On Behalf of | Oct 5, 2017 | Child Support |

For many Pennsylvania residents going through a divorce, next year’s tax return is likely the furthest thing from their minds. However, it is important to understand the implications that various divorce decisions will have on one’s tax obligations. In regard to child custody and child support, there are numerous ways that a parent’s tax return might be impacted.

For example, the issue of which parent has the right to claim a child as a dependent should be discussed during divorce negotiations. Many parents assume that the custodial parent will automatically receive the right to claim children as dependents. However, this is not the case. Parents can negotiate this matter the same way that they might negotiate all other aspects of their divorce and custody agreement.

For example, there are cases in which one parent would receive a far greater benefit from claiming a child as a dependent than the other parent.

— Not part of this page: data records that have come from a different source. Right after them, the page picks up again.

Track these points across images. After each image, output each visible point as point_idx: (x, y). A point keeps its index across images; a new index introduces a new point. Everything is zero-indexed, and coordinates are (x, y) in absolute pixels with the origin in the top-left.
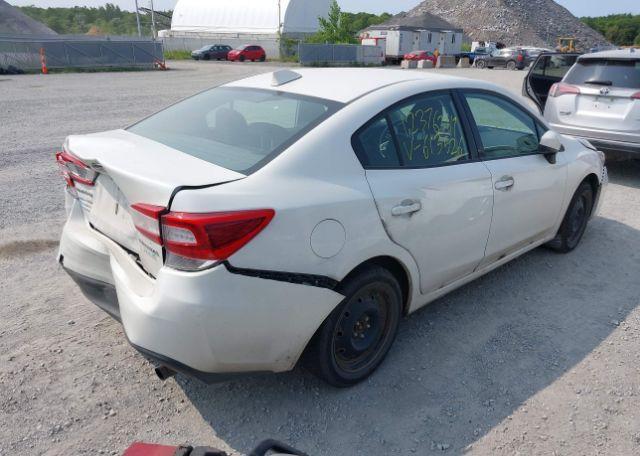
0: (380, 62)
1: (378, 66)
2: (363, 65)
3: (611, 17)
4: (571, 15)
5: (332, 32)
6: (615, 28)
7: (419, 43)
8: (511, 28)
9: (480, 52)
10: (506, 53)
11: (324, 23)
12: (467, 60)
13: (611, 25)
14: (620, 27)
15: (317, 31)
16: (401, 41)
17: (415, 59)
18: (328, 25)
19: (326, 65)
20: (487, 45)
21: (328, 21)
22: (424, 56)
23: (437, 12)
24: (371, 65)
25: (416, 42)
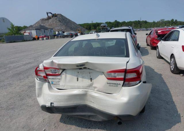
0: (32, 39)
1: (31, 40)
2: (27, 41)
3: (84, 24)
4: (76, 24)
5: (13, 32)
6: (86, 26)
7: (42, 33)
8: (63, 28)
9: (59, 34)
10: (65, 34)
11: (9, 29)
12: (57, 36)
13: (85, 26)
14: (87, 26)
15: (7, 32)
16: (36, 33)
17: (43, 38)
18: (11, 30)
19: (14, 42)
20: (60, 32)
21: (11, 29)
22: (45, 36)
23: (42, 25)
24: (29, 41)
25: (41, 33)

In such a case, the couple can negotiate a settlement in which the noncustodial parent retains the right to claim one or more children as a dependent. The other parent might receive a greater share of assets or other advantages to offset that tax benefit.

In regard to child support, parents must understand that support from one party to the other is neither tax-deductible nor considered income. While alimony payments can be included in one’s tax return as deductions or income, child support is not handled in the same manner. Understanding this in advance of negotiations can help both parties have a better understanding of their financial future.

When it comes to child custody and child support, Pennsylvania parents should take the time to sit down with their attorney or financial advisor to learn how their tax obligation will be impacted by the upcoming shift in family structure. As with all financial matters, being fully informed is the best way to reach a positive outcome. The years following a divorce require a degree of readjustment when it comes to financial planning, and understanding what to expect can make it far easier to navigate that process.